Keira Reigns Over Duchess

October 3, 2008 by  
Filed under Feature

Today we have Brangelina and Britney, but in 18th century England they had Georgiana Spencer Cavendish, Duchess of Devonshire (that’s Spencer, like Diana Spencer by the way – you may know her as the Princess of Wales). Duchess Georgiana was the toast of every party, her image was splashed across every newspaper and canvass, her gambling was legendary, her politics revolutionary, her fashion iconic, and her love life simply scandalous (even by today’s standards). And in Saul Dibb’s The Duchess, Keira Knightley gives us even more to talk about.

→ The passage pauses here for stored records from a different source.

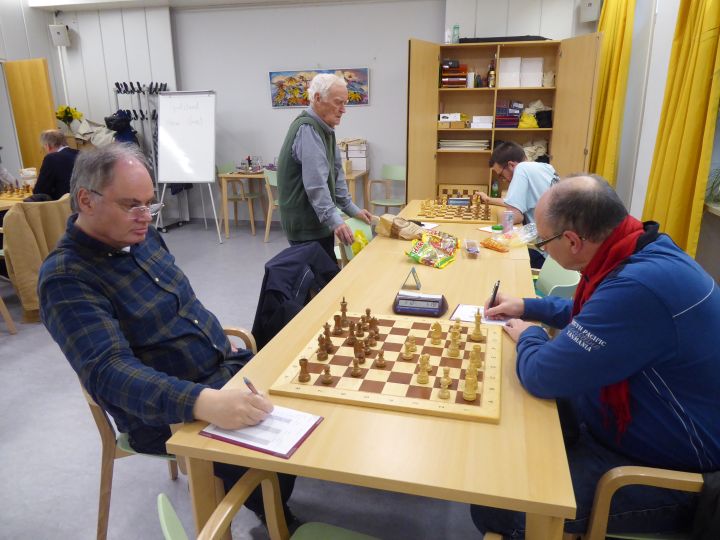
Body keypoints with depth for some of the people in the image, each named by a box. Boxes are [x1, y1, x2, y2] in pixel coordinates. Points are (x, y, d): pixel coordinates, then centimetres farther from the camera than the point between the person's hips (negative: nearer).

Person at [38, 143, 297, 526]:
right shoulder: (66, 278, -19)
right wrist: (204, 402, -46)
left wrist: (221, 344, 10)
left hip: (228, 367, 8)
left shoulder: (141, 236, 5)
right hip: (171, 415, -8)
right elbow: (109, 372, -32)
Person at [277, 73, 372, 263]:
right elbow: (316, 183, -28)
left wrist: (352, 209, 13)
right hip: (305, 225, -10)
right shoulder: (307, 130, -18)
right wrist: (334, 220, -34)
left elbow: (335, 173, 17)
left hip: (319, 221, 10)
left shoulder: (325, 129, 14)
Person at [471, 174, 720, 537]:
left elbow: (542, 377, -28)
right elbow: (592, 314, 20)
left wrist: (528, 336, -8)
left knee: (492, 506, -14)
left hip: (664, 470, -10)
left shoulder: (639, 287, -35)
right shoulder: (642, 251, -1)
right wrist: (528, 307, 11)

As she did in her Oscar-nominated performance in Pride and Prejudice, Knightley breathes life into her famously beloved character, filling the screen despite her waifish frame (the voluminous dresses and hair pieces help) with her radiating presence. Her beauty is a thing alone. Swimming in envy-inducing yards of fabric, surrounded by fabulous chandeliers and chandelier earrings, Knightley finds a way to rise amongst the grandeur, much like the woman she portrays. But it’s Knightley’s ability to bring such depth and despair to the famous royal that stays with you long after the rolling credits.

Don’t be fooled by her regal appearance. Georgiana’s is hardly a happy story. Married young to a horribly dull, oppressive and older man (Ralph Fiennes who nearly steals the show by being so thoroughly detestable) who preferred his dogs to his wife, and expected nothing more of her than to bear heirs, Georgiana found her love life one of duty and distress, which for such a thoroughly encapsulating woman of wit and intelligence, must have been a difficulty. One character could not have put it more perfectly when he said that the Duke was the only man in London not in love with his wife. And with Keira in the starring role, who could blame them?

But the Duke of Devonshire, despite his obvious and well-documented lack of charm, still managed to have his fair share of affairs, thrusting a love child, Charlotte, upon his young wife to raise as her own (one of London’s worst kept secrets). And much like Marie Antoinette, of whom she was a personal acquaintance, Georgiana (called G by her friends – how Gossip Girl of her), struggled to have boys, suffering several miscarriages and two girls before finally having young Hart.

Yet the real trouble of her much-chronicled marriage (on which Richard Sheridan’s play “School for Scandal” is based), was the appearance of a third party. At first one of Georgiana’s closest friends, taken under her wing in her time of need, Lady Elizabeth “Bess” Foster (an excellent Hayley Atwell), soon went from bosom friend to husband’s mistress. It is under this heartbreak that Knightley and Fiennes soar – rivals in pith and open hostility.

However, it was also the highly sympathetic Bess who pushed Georgiana into the arms of her life-long love, Charles Grey (Dominic Cooper), who would one day be prime minister. Torn between maternal affection and the desire for passion, The Duchess’ Georgiana is a bird consistently beating against her heavily-gilded cage and finding its doors always closed against her.

But perhaps more than anything, it’s Knightley’s gut-wrenching portrayal of her trapped starling that makes us all leave the theater looking for our own ways to soar.